● **PAGE EXTRACT**
========================================================================

And who is all but forgotten in the first introdutonairy

Mmm any one a thought?


----------



## genshou (Jul 5, 2006)

Aangord said:
			
		

> And who is all but forgotten in the first introdutonairy
> 
> Mmm any one a thought?



Hah!  All that work and no reward, nor even a mention, eh?


----------



## A'vandira Silvermane (Jul 5, 2006)

*The third day*

5 Artalak:

This morning, after my meditation and prayers, I heard a noise at the base of my tree and found Legor waiting for me to come down. He came asking for more divine healing, as he was still suffering from the wounds he suffered yesterday. Calling once again upon Corellon, as I seem to be doing more and more these days, I used some of his divine energy to take care of Legor's wounds. After breakfast, I cleaned and polished my newfound armor and sword. How right I was to bring them with me from that cave! The dull and dusty armor turned out to be made from mithral! And the sword is something to behold as well, perfectly balanced and still as sharp as a razorblade. Ancient Elven runes grace both sides of the blade. The cross guard is set with emeralds, as is the pommel. And an engraving of Corellon's Crescent Moon leads me to believe this sword is somehow connected to the Elven Father. Joining my friends to discuss our plans we found we all have reasons to go to the garrison of the Elven Army, two days travel north of Littlewater, but Relen insisted that we first go to the kobold cave, because Leiah mentioned finding some old Dwarven mining tools in there. Finally it was decided to make a short stop on our way to the garrison.

========================================================================

● **RECORDED INFORMATION**
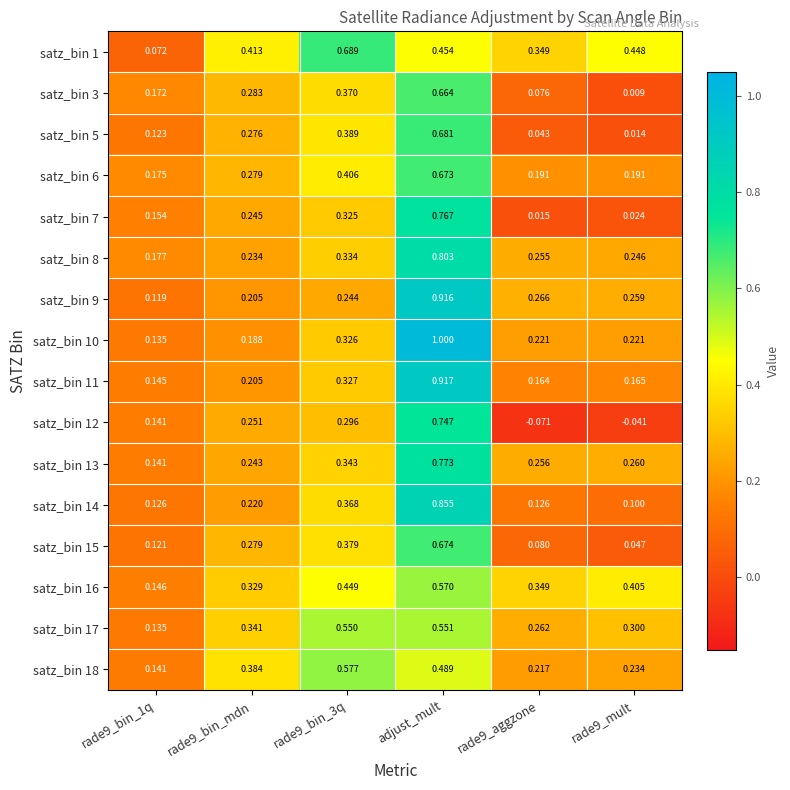

At which category is the sum across all series the highest?

adjust_mult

========================================================================

Please say what the dull and dusty armor turned out to be made from, according to the forum thread.

Mithral.